Request:
Copy every item below word for word, keeping each line as it stands.

Material for the task:
******************************
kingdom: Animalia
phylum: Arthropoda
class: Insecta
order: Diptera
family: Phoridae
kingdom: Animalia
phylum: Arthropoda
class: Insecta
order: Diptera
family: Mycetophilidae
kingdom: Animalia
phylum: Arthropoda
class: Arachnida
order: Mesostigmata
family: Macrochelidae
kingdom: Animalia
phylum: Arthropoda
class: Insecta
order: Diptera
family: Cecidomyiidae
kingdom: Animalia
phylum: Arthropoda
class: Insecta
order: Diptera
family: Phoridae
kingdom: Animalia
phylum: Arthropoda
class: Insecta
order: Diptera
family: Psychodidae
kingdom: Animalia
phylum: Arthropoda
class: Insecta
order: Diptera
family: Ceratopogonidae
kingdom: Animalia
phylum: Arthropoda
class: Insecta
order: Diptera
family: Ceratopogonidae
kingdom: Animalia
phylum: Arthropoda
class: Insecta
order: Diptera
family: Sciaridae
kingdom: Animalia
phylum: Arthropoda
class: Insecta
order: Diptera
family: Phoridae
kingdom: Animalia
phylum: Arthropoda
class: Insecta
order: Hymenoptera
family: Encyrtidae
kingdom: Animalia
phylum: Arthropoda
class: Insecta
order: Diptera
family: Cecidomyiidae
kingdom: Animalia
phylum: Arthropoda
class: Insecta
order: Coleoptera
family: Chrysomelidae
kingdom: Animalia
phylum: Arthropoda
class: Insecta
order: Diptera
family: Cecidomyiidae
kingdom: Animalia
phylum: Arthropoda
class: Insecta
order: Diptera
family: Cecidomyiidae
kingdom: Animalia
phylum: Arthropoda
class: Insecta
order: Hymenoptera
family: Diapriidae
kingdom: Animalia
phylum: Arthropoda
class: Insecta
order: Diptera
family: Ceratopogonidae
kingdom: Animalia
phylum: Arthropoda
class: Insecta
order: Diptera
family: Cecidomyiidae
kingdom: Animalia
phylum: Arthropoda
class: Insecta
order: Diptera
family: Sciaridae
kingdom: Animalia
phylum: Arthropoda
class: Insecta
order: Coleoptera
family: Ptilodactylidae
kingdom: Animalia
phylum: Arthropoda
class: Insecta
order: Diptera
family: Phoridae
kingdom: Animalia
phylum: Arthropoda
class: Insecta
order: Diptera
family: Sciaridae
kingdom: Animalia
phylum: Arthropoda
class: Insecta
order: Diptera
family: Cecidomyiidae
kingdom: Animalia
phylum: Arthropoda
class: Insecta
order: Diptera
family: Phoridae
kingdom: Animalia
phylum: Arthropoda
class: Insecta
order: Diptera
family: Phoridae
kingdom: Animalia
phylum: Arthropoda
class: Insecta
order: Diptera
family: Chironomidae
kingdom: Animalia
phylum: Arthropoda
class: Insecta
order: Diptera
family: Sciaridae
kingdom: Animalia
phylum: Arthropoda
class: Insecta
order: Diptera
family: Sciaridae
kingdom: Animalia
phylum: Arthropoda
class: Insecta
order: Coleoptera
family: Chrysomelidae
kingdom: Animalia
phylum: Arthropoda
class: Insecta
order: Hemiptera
******************************
Response to this task:
kingdom: Animalia
phylum: Arthropoda
class: Insecta
order: Diptera
family: Phoridae
kingdom: Animalia
phylum: Arthropoda
class: Insecta
order: Diptera
family: Mycetophilidae
kingdom: Animalia
phylum: Arthropoda
class: Arachnida
order: Mesostigmata
family: Macrochelidae
kingdom: Animalia
phylum: Arthropoda
class: Insecta
order: Diptera
family: Cecidomyiidae
kingdom: Animalia
phylum: Arthropoda
class: Insecta
order: Diptera
family: Phoridae
kingdom: Animalia
phylum: Arthropoda
class: Insecta
order: Diptera
family: Psychodidae
kingdom: Animalia
phylum: Arthropoda
class: Insecta
order: Diptera
family: Ceratopogonidae
kingdom: Animalia
phylum: Arthropoda
class: Insecta
order: Diptera
family: Ceratopogonidae
kingdom: Animalia
phylum: Arthropoda
class: Insecta
order: Diptera
family: Sciaridae
kingdom: Animalia
phylum: Arthropoda
class: Insecta
order: Diptera
family: Phoridae
kingdom: Animalia
phylum: Arthropoda
class: Insecta
order: Hymenoptera
family: Encyrtidae
kingdom: Animalia
phylum: Arthropoda
class: Insecta
order: Diptera
family: Cecidomyiidae
kingdom: Animalia
phylum: Arthropoda
class: Insecta
order: Coleoptera
family: Chrysomelidae
kingdom: Animalia
phylum: Arthropoda
class: Insecta
order: Diptera
family: Cecidomyiidae
kingdom: Animalia
phylum: Arthropoda
class: Insecta
order: Diptera
family: Cecidomyiidae
kingdom: Animalia
phylum: Arthropoda
class: Insecta
order: Hymenoptera
family: Diapriidae
kingdom: Animalia
phylum: Arthropoda
class: Insecta
order: Diptera
family: Ceratopogonidae
kingdom: Animalia
phylum: Arthropoda
class: Insecta
order: Diptera
family: Cecidomyiidae
kingdom: Animalia
phylum: Arthropoda
class: Insecta
order: Diptera
family: Sciaridae
kingdom: Animalia
phylum: Arthropoda
class: Insecta
order: Coleoptera
family: Ptilodactylidae
kingdom: Animalia
phylum: Arthropoda
class: Insecta
order: Diptera
family: Phoridae
kingdom: Animalia
phylum: Arthropoda
class: Insecta
order: Diptera
family: Sciaridae
kingdom: Animalia
phylum: Arthropoda
class: Insecta
order: Diptera
family: Cecidomyiidae
kingdom: Animalia
phylum: Arthropoda
class: Insecta
order: Diptera
family: Phoridae
kingdom: Animalia
phylum: Arthropoda
class: Insecta
order: Diptera
family: Phoridae
kingdom: Animalia
phylum: Arthropoda
class: Insecta
order: Diptera
family: Chironomidae
kingdom: Animalia
phylum: Arthropoda
class: Insecta
order: Diptera
family: Sciaridae
kingdom: Animalia
phylum: Arthropoda
class: Insecta
order: Diptera
family: Sciaridae
kingdom: Animalia
phylum: Arthropoda
class: Insecta
order: Coleoptera
family: Chrysomelidae
kingdom: Animalia
phylum: Arthropoda
class: Insecta
order: Hemiptera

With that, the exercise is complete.